One of the major shifts in the use of technology in the past three years has been the increased use of apps as well as tablet and smartphone devices. Mobile devices have certain features--portability, cameras, touch screens, GPS, and other applications that teachers can employ to foster constructivist and connectivist learning (Ito et al., 2013). Eighty percent of U.S. students in grades 9-12 and 65% of U.S. students grades 6-8 have access to a smartphone, while 45% of U.S. students grades 9-12 and 52% of grades 6-8 have access to a tablet (Devaney, 2014). Seventy seven percent of teachers indicate that use of these mobile devices enhances motivation for learning and 76% find that they help to address diverse learning styles (EdTech, 2013). Fifty eight percent of middle school students and 42% of high school students report using tablets regularly in their classrooms while 58% of middle school students and 75% of high school students report using smartphones regularly in the classroom (Pearson, 2014). Ninety percent of students perceive use of tablets as changing how they will learn in the future and 89% agree that the use of tablets enhances their engagement with learning (Pearson, 2014).

Key Terms in this Chapter

Mobile Devices: Small portable digital mechanisms such as phones or tablets that provide access to the web, apps, and other software.

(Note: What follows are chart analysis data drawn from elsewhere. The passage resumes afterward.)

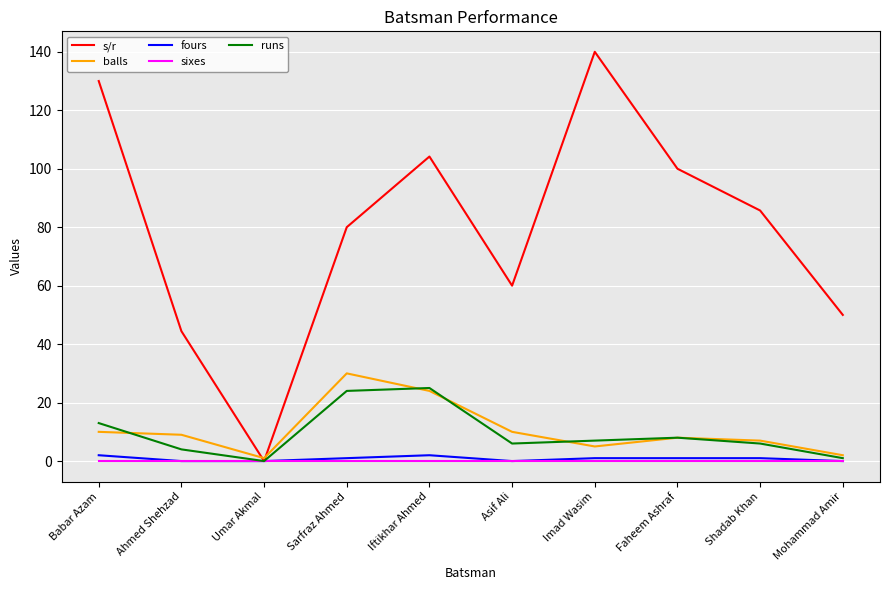

What is the approximate value of runs at Babar Azam?

13.0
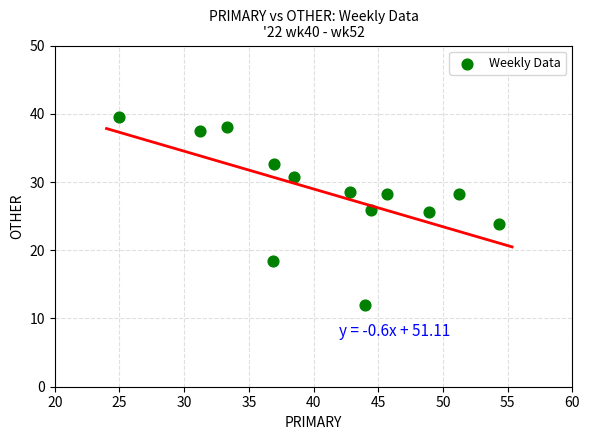

What is the range of X values (max minus min)?

29.3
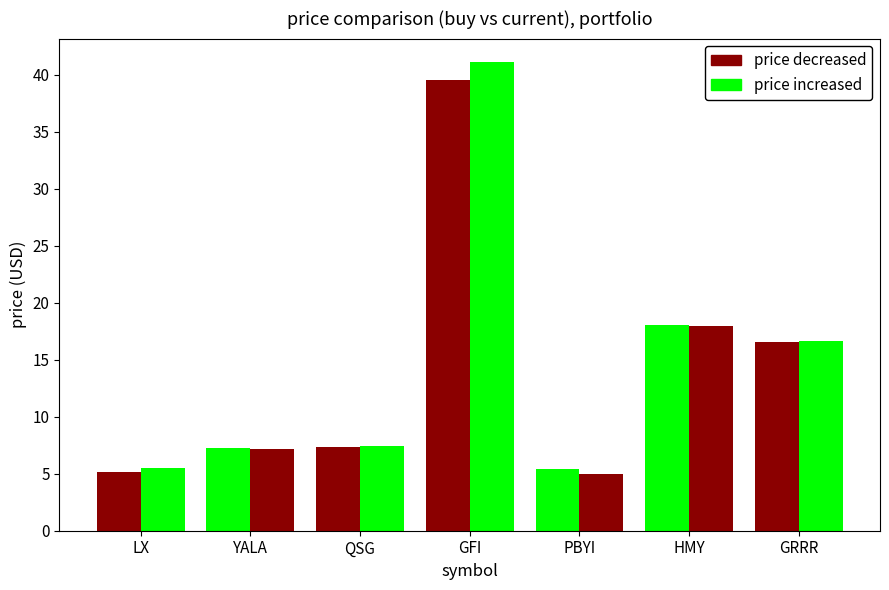

Reading left to right, transcribe all the data shown in this chart.

price_buy: LX=5.1	YALA=7.2	QSG=7.3	GFI=39.6	PBYI=5.4	HMY=18.1	GRRR=16.5
price_cur: LX=5.5	YALA=7.2	QSG=7.4	GFI=41.1	PBYI=5.0	HMY=18.0	GRRR=16.7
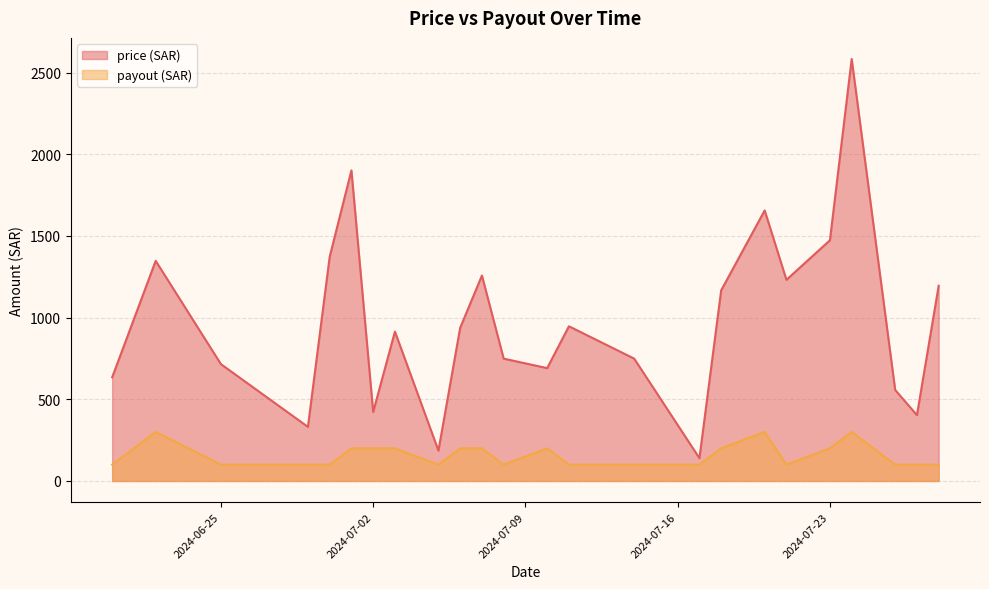

List the series in order of their overall mean, lowest first.

payout (SAR), price (SAR)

Apps: Specialized programs employed on iOS, Android, Chrome OS, or Windows platforms for use on mobile devices.

Portability: The ability to use a digital device flexibly in different locations.

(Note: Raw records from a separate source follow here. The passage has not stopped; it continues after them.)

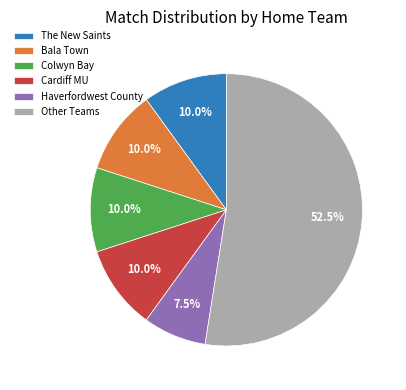

What percentage is NOT represented by Haverfordwest County?

92.5%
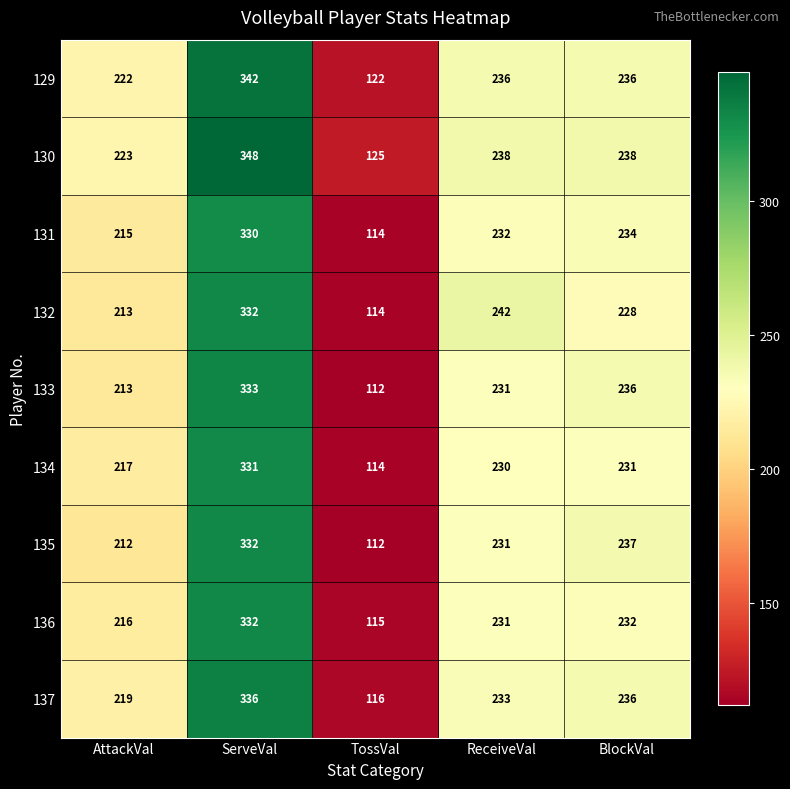

The 134 series shows 230 at ReceiveVal. True or false?

True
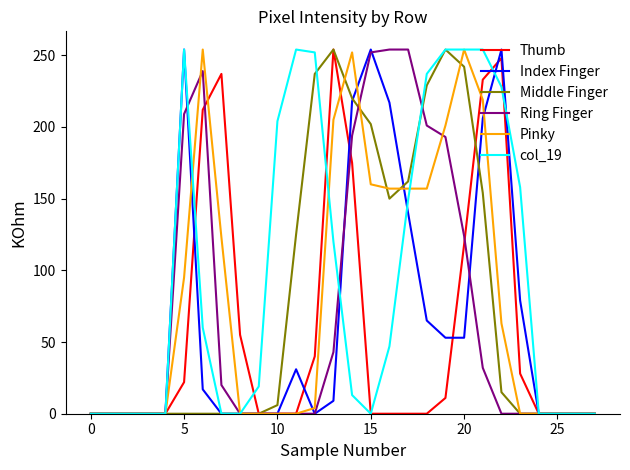

What is the greatest value displayed?

254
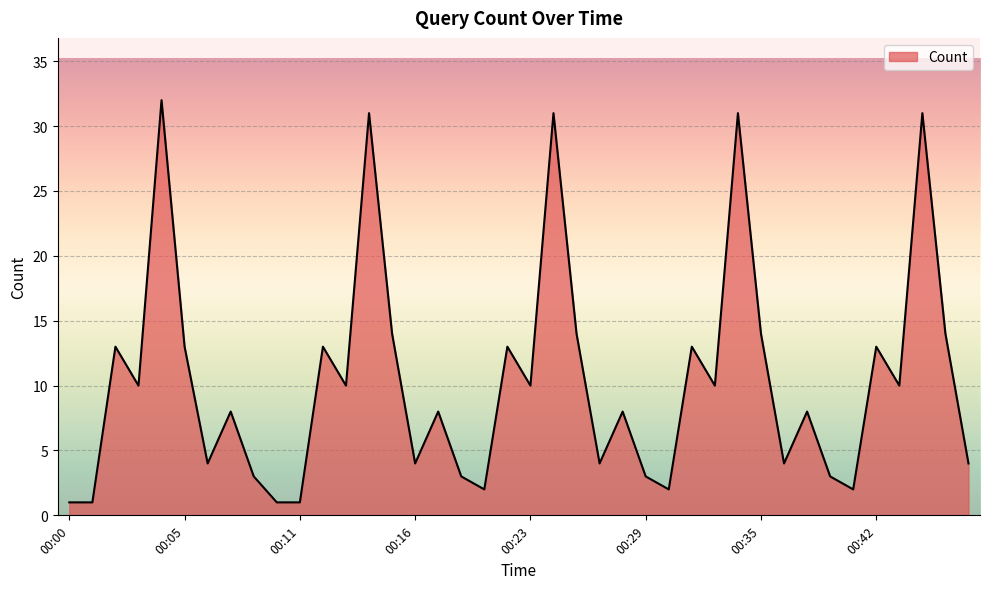

What is the greatest value displayed?

32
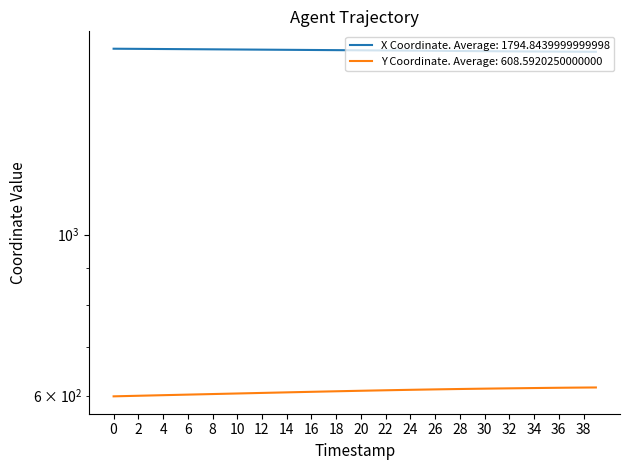

List the series in order of their overall mean, lowest first.

Y, X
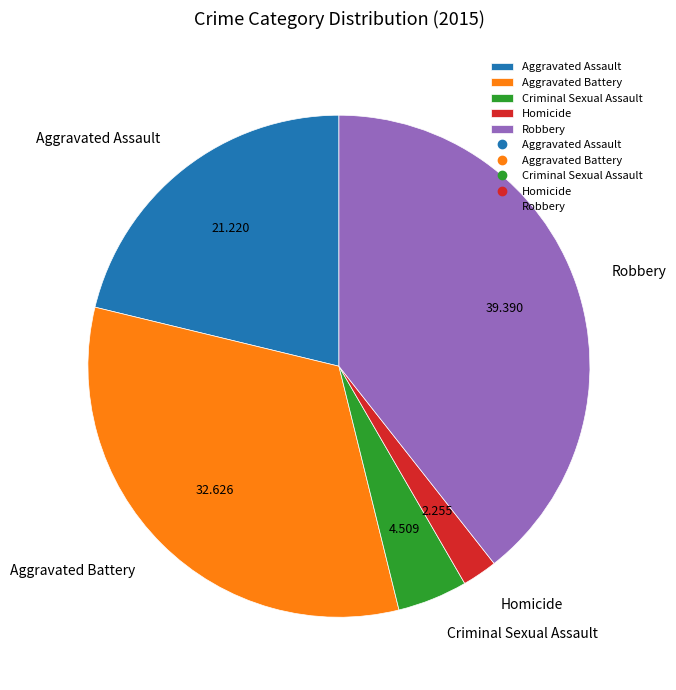

Rank the categories by value from lowest to highest.

Homicide, Criminal Sexual Assault, Aggravated Assault, Aggravated Battery, Robbery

M-Learning: Mobile learning that takes place when using apps or a mobile device.

Connected Learning: Learning through transfer of experiences, knowledge, and literacy practices across school, home, community, and peer-group worlds.

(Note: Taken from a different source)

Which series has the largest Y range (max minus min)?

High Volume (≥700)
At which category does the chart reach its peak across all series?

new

Annotation: Marking up text to add highlights and individual comments, connections, and questions.

Digital Text: Text (including images, sound, video, and other multimodal features) read on a screen, can be on website or text read on a downloadable PDF document.

Literacy Practices: Practices involving literacy learning associated with understanding and creating texts in social events involving prior knowledge, beliefs, attitudes, and social relationships.

Ubiquity/Authenticity: An everyday practice that involves real and meaningful use of an app (not simply for an assignment).

Multimodality: Using visual, auditory, textual, and image-based ways of representation for the purposes of communicating with and engaging audiences.

Personalization/Adaptivity: Opportunities to customize ways of using apps to meet individual preferences.